**Goal of the exercise**
Below are records with pictures in them; print them exactly, omitting the pictures.

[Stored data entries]
※
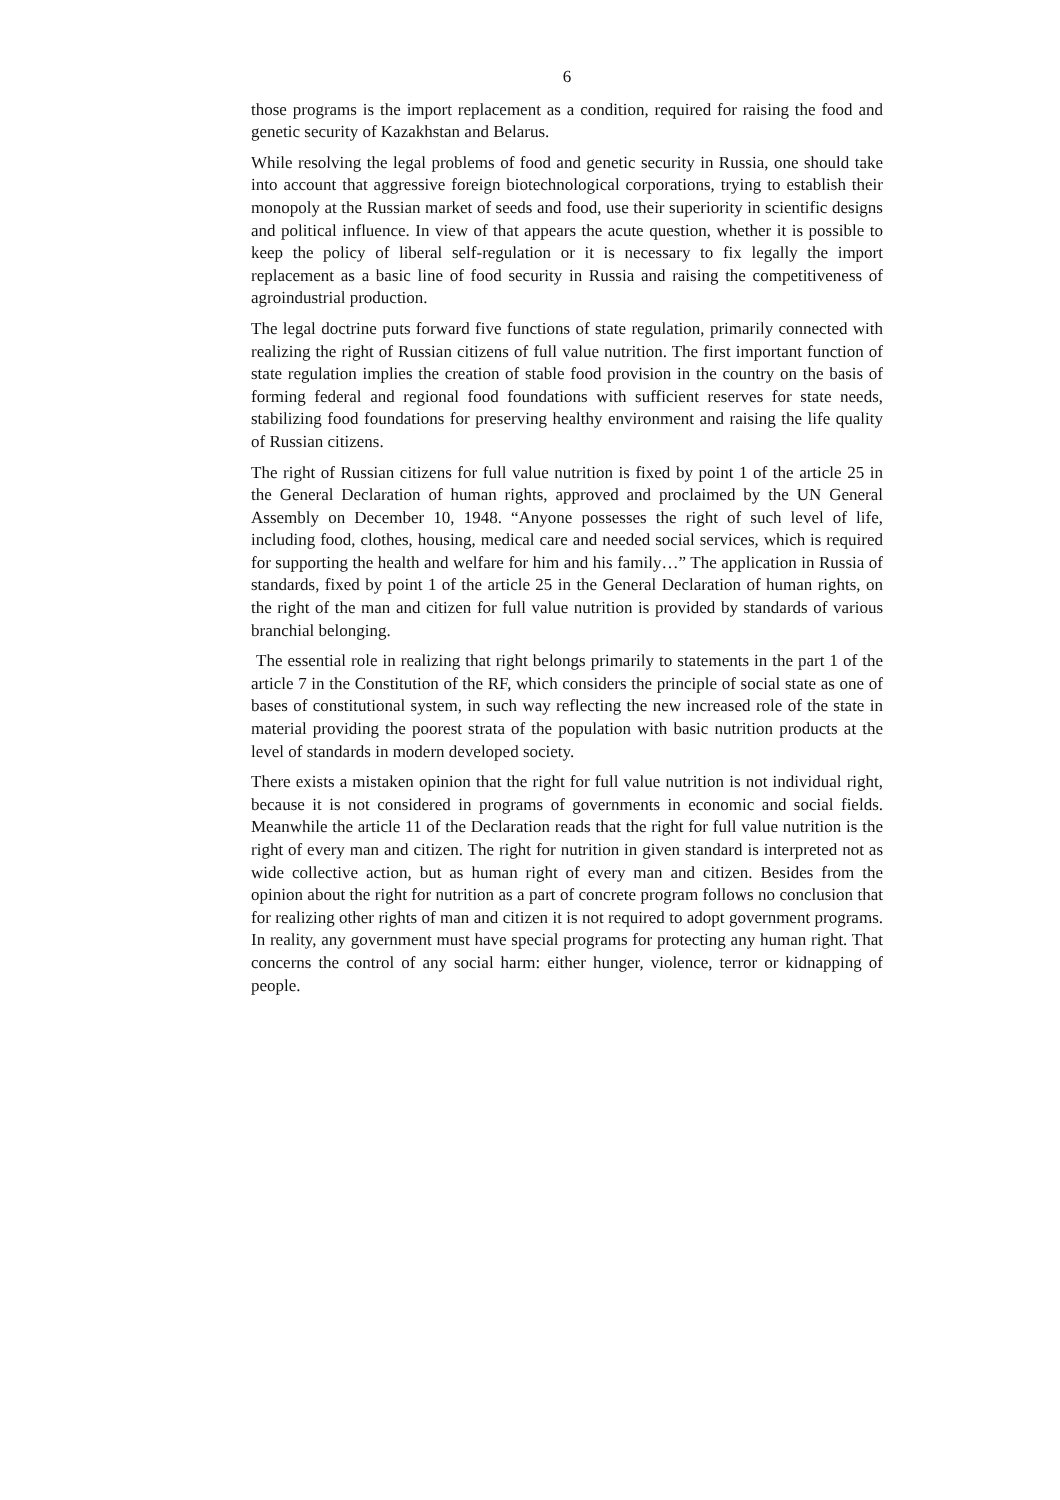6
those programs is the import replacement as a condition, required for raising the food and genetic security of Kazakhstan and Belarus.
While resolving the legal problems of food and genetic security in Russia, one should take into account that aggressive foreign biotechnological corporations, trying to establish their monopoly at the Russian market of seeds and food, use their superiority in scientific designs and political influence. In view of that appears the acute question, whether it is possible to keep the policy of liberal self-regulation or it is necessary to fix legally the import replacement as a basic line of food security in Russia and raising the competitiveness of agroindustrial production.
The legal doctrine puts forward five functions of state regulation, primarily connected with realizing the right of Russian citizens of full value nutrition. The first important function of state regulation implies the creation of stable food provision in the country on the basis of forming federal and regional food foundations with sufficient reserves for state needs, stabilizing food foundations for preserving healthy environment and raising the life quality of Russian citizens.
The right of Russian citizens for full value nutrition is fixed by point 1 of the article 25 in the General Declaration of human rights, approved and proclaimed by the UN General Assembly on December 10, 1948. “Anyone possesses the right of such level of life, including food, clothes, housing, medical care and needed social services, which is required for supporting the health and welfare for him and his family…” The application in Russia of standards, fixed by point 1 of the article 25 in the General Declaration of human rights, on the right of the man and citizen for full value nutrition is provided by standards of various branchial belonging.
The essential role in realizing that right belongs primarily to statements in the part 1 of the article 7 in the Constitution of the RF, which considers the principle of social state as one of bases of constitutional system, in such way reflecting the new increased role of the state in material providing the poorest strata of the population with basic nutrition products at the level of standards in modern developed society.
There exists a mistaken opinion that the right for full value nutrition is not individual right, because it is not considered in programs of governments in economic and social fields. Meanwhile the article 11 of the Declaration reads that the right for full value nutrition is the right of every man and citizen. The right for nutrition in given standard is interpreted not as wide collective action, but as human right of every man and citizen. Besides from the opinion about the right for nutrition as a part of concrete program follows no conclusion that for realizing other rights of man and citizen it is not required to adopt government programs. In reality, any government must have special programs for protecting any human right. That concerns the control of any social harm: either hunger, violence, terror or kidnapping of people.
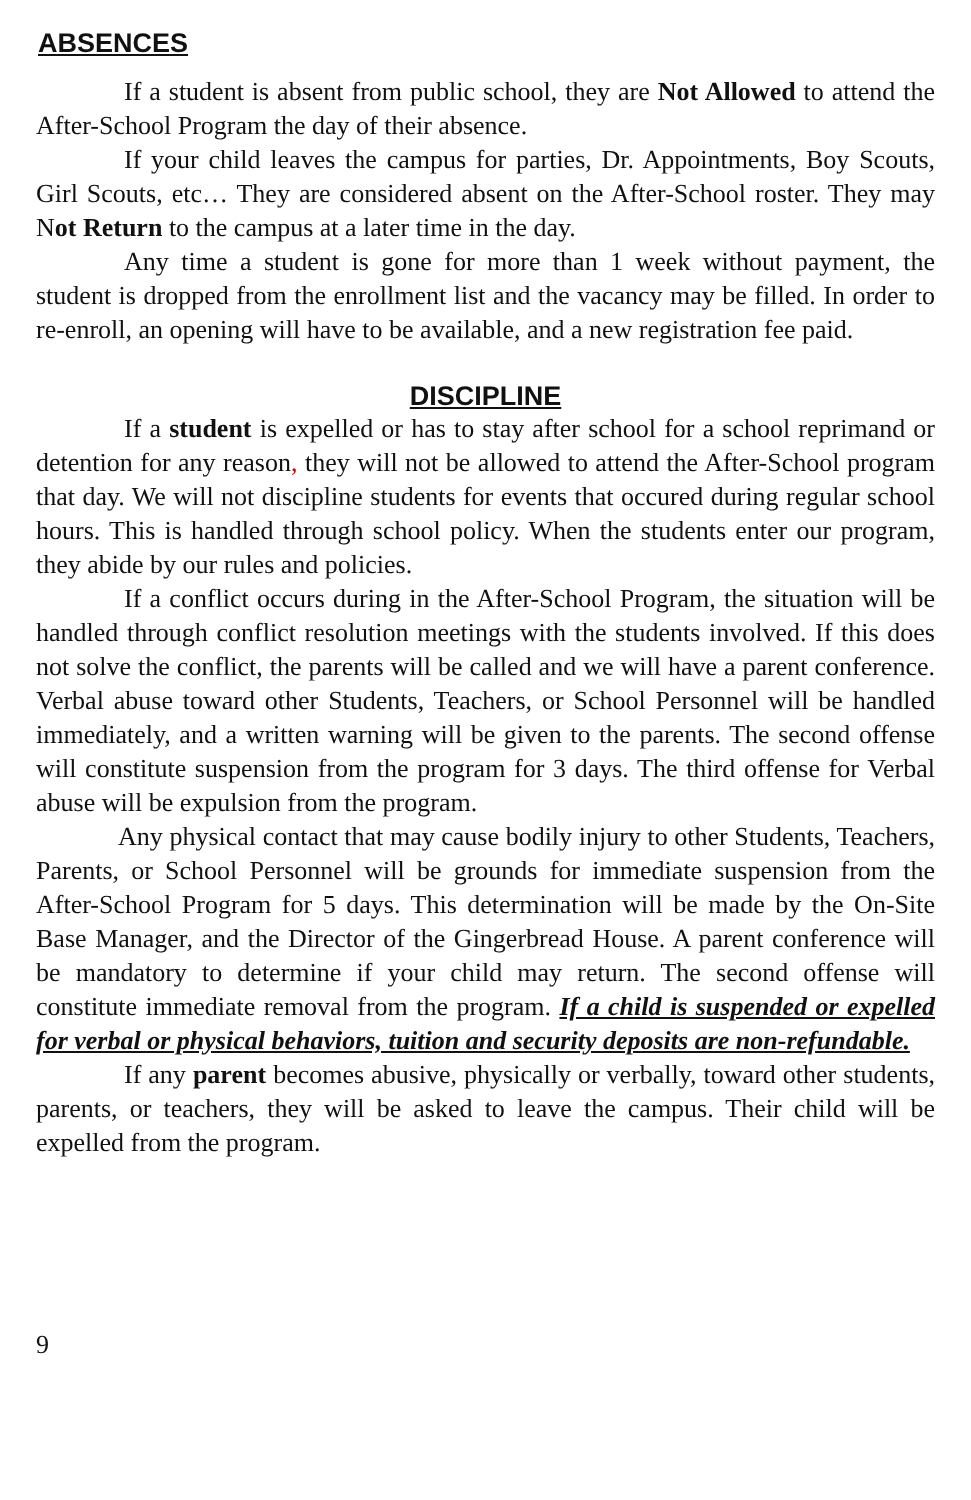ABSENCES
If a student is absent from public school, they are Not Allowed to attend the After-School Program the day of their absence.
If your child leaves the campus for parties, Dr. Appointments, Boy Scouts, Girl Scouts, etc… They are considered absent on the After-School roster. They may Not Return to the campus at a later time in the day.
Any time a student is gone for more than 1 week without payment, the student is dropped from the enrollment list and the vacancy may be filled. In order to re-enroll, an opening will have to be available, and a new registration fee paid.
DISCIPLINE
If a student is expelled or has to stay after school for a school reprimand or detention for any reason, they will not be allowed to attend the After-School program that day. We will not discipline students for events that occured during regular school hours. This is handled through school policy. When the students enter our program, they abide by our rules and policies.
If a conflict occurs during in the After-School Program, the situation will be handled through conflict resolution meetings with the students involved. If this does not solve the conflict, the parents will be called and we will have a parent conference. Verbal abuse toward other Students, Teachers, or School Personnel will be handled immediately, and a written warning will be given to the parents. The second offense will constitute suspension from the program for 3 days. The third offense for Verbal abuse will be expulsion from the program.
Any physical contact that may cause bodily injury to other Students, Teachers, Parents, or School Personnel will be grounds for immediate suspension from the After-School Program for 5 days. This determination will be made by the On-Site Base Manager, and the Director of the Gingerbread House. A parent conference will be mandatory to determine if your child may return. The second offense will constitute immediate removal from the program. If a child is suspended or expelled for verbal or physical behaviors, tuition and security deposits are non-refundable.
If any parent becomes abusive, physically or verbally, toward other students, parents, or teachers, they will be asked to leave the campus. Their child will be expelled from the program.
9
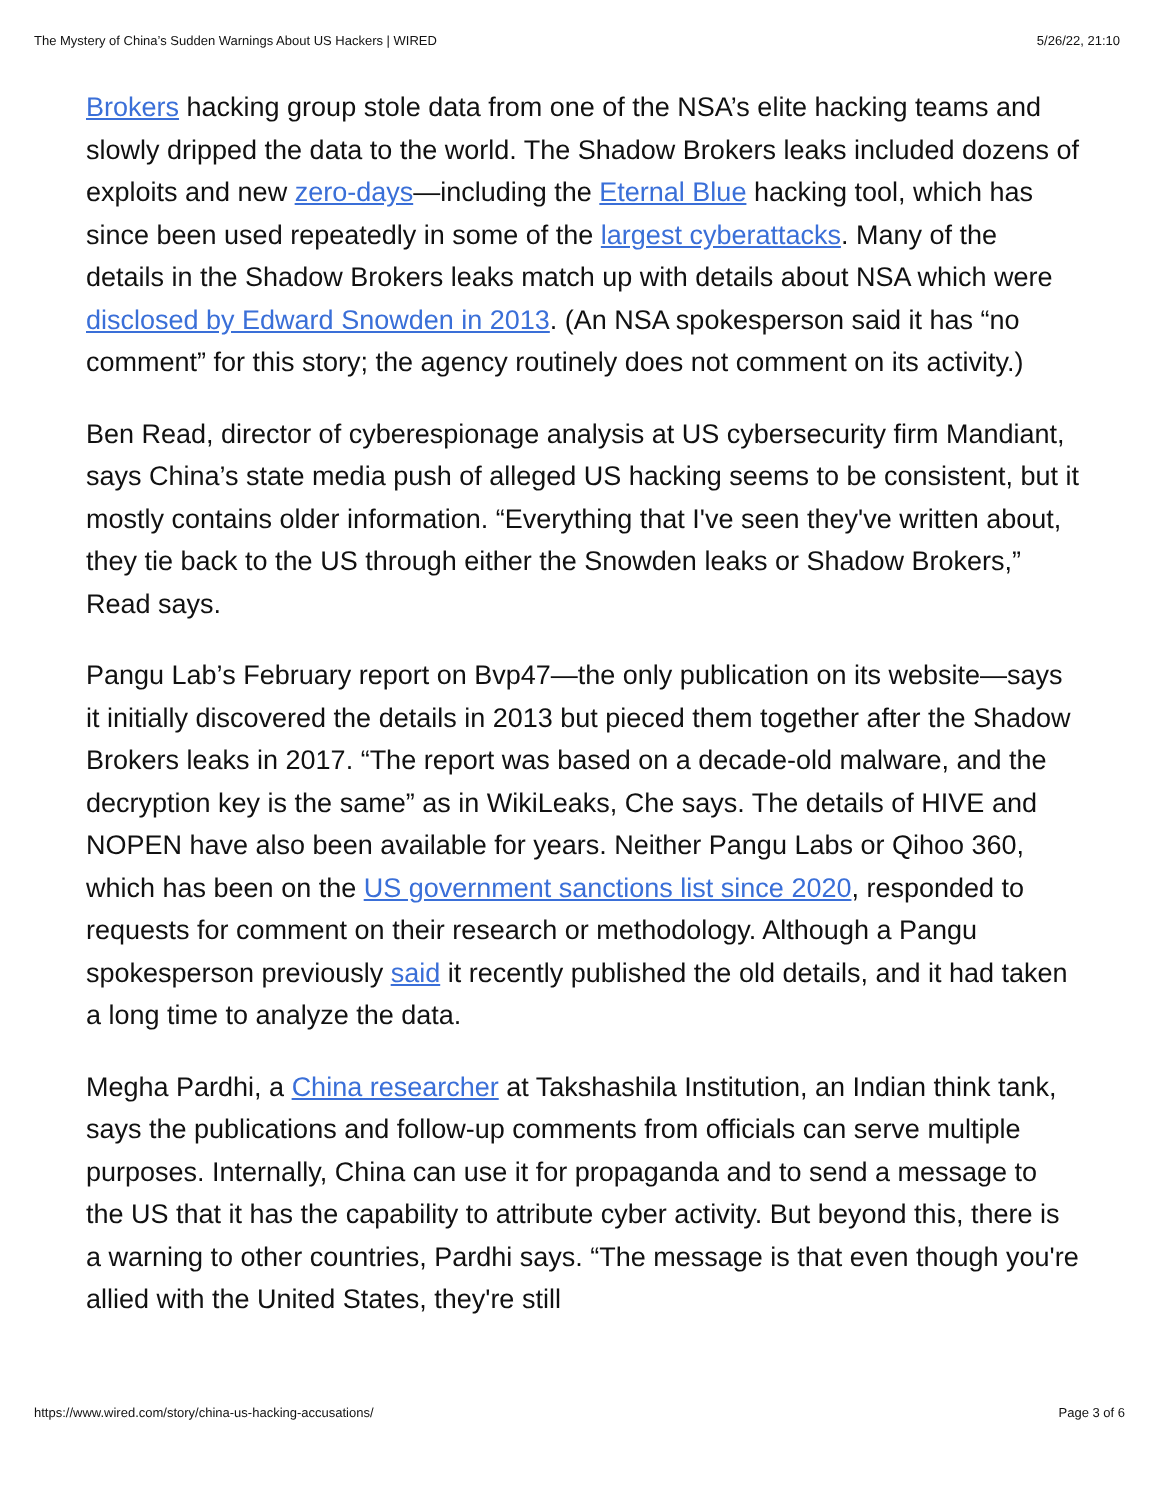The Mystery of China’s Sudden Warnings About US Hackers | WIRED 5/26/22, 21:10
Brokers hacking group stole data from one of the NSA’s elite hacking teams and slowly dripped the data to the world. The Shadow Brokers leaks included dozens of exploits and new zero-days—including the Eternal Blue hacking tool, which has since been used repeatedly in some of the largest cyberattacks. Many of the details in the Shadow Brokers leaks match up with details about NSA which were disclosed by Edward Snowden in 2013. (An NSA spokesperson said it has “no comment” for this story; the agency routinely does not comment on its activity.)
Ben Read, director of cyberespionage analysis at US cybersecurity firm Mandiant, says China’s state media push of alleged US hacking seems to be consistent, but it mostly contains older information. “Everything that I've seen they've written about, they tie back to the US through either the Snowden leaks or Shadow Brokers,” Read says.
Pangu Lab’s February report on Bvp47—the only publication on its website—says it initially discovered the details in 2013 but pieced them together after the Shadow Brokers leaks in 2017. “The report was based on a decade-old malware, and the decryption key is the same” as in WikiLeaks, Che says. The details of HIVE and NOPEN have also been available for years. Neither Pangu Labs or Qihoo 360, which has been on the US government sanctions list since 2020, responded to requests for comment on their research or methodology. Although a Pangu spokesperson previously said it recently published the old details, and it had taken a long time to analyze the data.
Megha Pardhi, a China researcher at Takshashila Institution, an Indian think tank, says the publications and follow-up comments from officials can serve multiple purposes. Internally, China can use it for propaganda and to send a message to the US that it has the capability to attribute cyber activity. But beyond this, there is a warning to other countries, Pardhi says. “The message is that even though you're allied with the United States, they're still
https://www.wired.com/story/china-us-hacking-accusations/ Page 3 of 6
※
**Solution to this task**
6
those programs is the import replacement as a condition, required for raising the food and genetic security of Kazakhstan and Belarus.
While resolving the legal problems of food and genetic security in Russia, one should take into account that aggressive foreign biotechnological corporations, trying to establish their monopoly at the Russian market of seeds and food, use their superiority in scientific designs and political influence. In view of that appears the acute question, whether it is possible to keep the policy of liberal self-regulation or it is necessary to fix legally the import replacement as a basic line of food security in Russia and raising the competitiveness of agroindustrial production.
The legal doctrine puts forward five functions of state regulation, primarily connected with realizing the right of Russian citizens of full value nutrition. The first important function of state regulation implies the creation of stable food provision in the country on the basis of forming federal and regional food foundations with sufficient reserves for state needs, stabilizing food foundations for preserving healthy environment and raising the life quality of Russian citizens.
The right of Russian citizens for full value nutrition is fixed by point 1 of the article 25 in the General Declaration of human rights, approved and proclaimed by the UN General Assembly on December 10, 1948. “Anyone possesses the right of such level of life, including food, clothes, housing, medical care and needed social services, which is required for supporting the health and welfare for him and his family…” The application in Russia of standards, fixed by point 1 of the article 25 in the General Declaration of human rights, on the right of the man and citizen for full value nutrition is provided by standards of various branchial belonging.
The essential role in realizing that right belongs primarily to statements in the part 1 of the article 7 in the Constitution of the RF, which considers the principle of social state as one of bases of constitutional system, in such way reflecting the new increased role of the state in material providing the poorest strata of the population with basic nutrition products at the level of standards in modern developed society.
There exists a mistaken opinion that the right for full value nutrition is not individual right, because it is not considered in programs of governments in economic and social fields. Meanwhile the article 11 of the Declaration reads that the right for full value nutrition is the right of every man and citizen. The right for nutrition in given standard is interpreted not as wide collective action, but as human right of every man and citizen. Besides from the opinion about the right for nutrition as a part of concrete program follows no conclusion that for realizing other rights of man and citizen it is not required to adopt government programs. In reality, any government must have special programs for protecting any human right. That concerns the control of any social harm: either hunger, violence, terror or kidnapping of people.
ABSENCES
If a student is absent from public school, they are Not Allowed to attend the After-School Program the day of their absence.
If your child leaves the campus for parties, Dr. Appointments, Boy Scouts, Girl Scouts, etc… They are considered absent on the After-School roster. They may Not Return to the campus at a later time in the day.
Any time a student is gone for more than 1 week without payment, the student is dropped from the enrollment list and the vacancy may be filled. In order to re-enroll, an opening will have to be available, and a new registration fee paid.
DISCIPLINE
If a student is expelled or has to stay after school for a school reprimand or detention for any reason, they will not be allowed to attend the After-School program that day. We will not discipline students for events that occured during regular school hours. This is handled through school policy. When the students enter our program, they abide by our rules and policies.
If a conflict occurs during in the After-School Program, the situation will be handled through conflict resolution meetings with the students involved. If this does not solve the conflict, the parents will be called and we will have a parent conference. Verbal abuse toward other Students, Teachers, or School Personnel will be handled immediately, and a written warning will be given to the parents. The second offense will constitute suspension from the program for 3 days. The third offense for Verbal abuse will be expulsion from the program.
Any physical contact that may cause bodily injury to other Students, Teachers, Parents, or School Personnel will be grounds for immediate suspension from the After-School Program for 5 days. This determination will be made by the On-Site Base Manager, and the Director of the Gingerbread House. A parent conference will be mandatory to determine if your child may return. The second offense will constitute immediate removal from the program. If a child is suspended or expelled for verbal or physical behaviors, tuition and security deposits are non-refundable.
If any parent becomes abusive, physically or verbally, toward other students, parents, or teachers, they will be asked to leave the campus. Their child will be expelled from the program.
9
The Mystery of China’s Sudden Warnings About US Hackers | WIRED 5/26/22, 21:10
Brokers hacking group stole data from one of the NSA’s elite hacking teams and slowly dripped the data to the world. The Shadow Brokers leaks included dozens of exploits and new zero-days—including the Eternal Blue hacking tool, which has since been used repeatedly in some of the largest cyberattacks. Many of the details in the Shadow Brokers leaks match up with details about NSA which were disclosed by Edward Snowden in 2013. (An NSA spokesperson said it has “no comment” for this story; the agency routinely does not comment on its activity.)
Ben Read, director of cyberespionage analysis at US cybersecurity firm Mandiant, says China’s state media push of alleged US hacking seems to be consistent, but it mostly contains older information. “Everything that I've seen they've written about, they tie back to the US through either the Snowden leaks or Shadow Brokers,” Read says.
Pangu Lab’s February report on Bvp47—the only publication on its website—says it initially discovered the details in 2013 but pieced them together after the Shadow Brokers leaks in 2017. “The report was based on a decade-old malware, and the decryption key is the same” as in WikiLeaks, Che says. The details of HIVE and NOPEN have also been available for years. Neither Pangu Labs or Qihoo 360, which has been on the US government sanctions list since 2020, responded to requests for comment on their research or methodology. Although a Pangu spokesperson previously said it recently published the old details, and it had taken a long time to analyze the data.
Megha Pardhi, a China researcher at Takshashila Institution, an Indian think tank, says the publications and follow-up comments from officials can serve multiple purposes. Internally, China can use it for propaganda and to send a message to the US that it has the capability to attribute cyber activity. But beyond this, there is a warning to other countries, Pardhi says. “The message is that even though you're allied with the United States, they're still
https://www.wired.com/story/china-us-hacking-accusations/ Page 3 of 6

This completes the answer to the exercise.